The Local Governance Project helped the Ministry of Public Administration to develop 20 Work Manuals that detail the functions of public officers in various sectors, including Samurdhi (welfare), human resources and institutional management, planning and development and financial management.

UNDP will continue to support responsive governance. A key priority will be to expand the local governance programme in the Northern Province by supporting elected authorities for the first time, in addition to continuing its work with local authorities in the Eastern Province, to strengthen the capacity of local government in the former conflict affected areas to efficiently handle their role and establish regular mechanisms to improve public consultation and community engagement.

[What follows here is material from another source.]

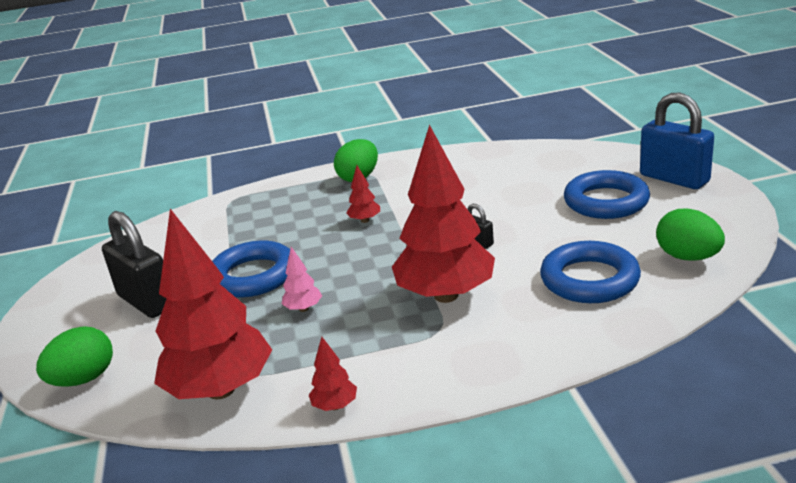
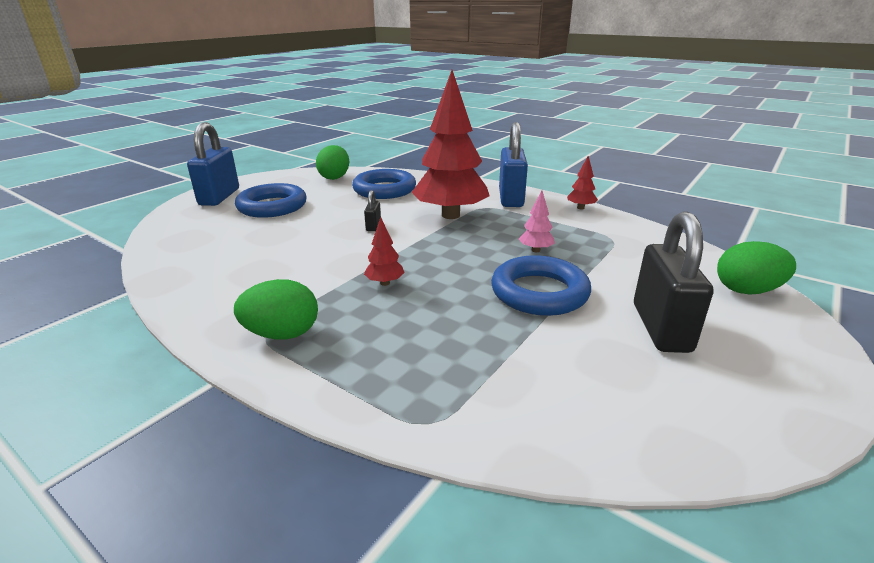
camera: 135 degrees left, 0 degrees up
red tree [154,209,272,399] -> none
none -> blue padlock [499,122,528,207]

In addition, UNDP will support local Government officials to develop technical and institutional capacities for identifying, coordinating and developing the District Development Plans, support the establishment of a unit for Organization and Process Development for Performance Improvement and set-up district-level information services systems. UNDP will also scale up and roll-out its model of MDG-based planning and monitoring for rural development programmes from its successful experience with a pilot in Uva Province.

Policy support

UNDP supported the Government to meet its commitment to the UN Human Rights Council Universal Peer Review) mechanism by providing support for the formulation of the National Action Plan for the Protection and Promotion of Human Rights (2011-2016). This was approved by the Cabinet in 2011.

We also supported the Commission to Investigate Allegations of Bribery and Corruption to complete the self-assessment required under the UN Convention Against Corruption. The data collected through the assessment can also serve as a basis for legislative and policy reform.

In the future, UNDP aims to re-engage with the Parliament, with which it has had a long-standing partnership. Initial priorities are likely to include technical support for committee strengthening and public outreach. UNDP will also look to support the 13 Members of Parliament who make up the Women’s Caucus, helping them realize their goals which include the promotion of the Women, Peace and Security agenda, linked to Security Council Resolution 1325.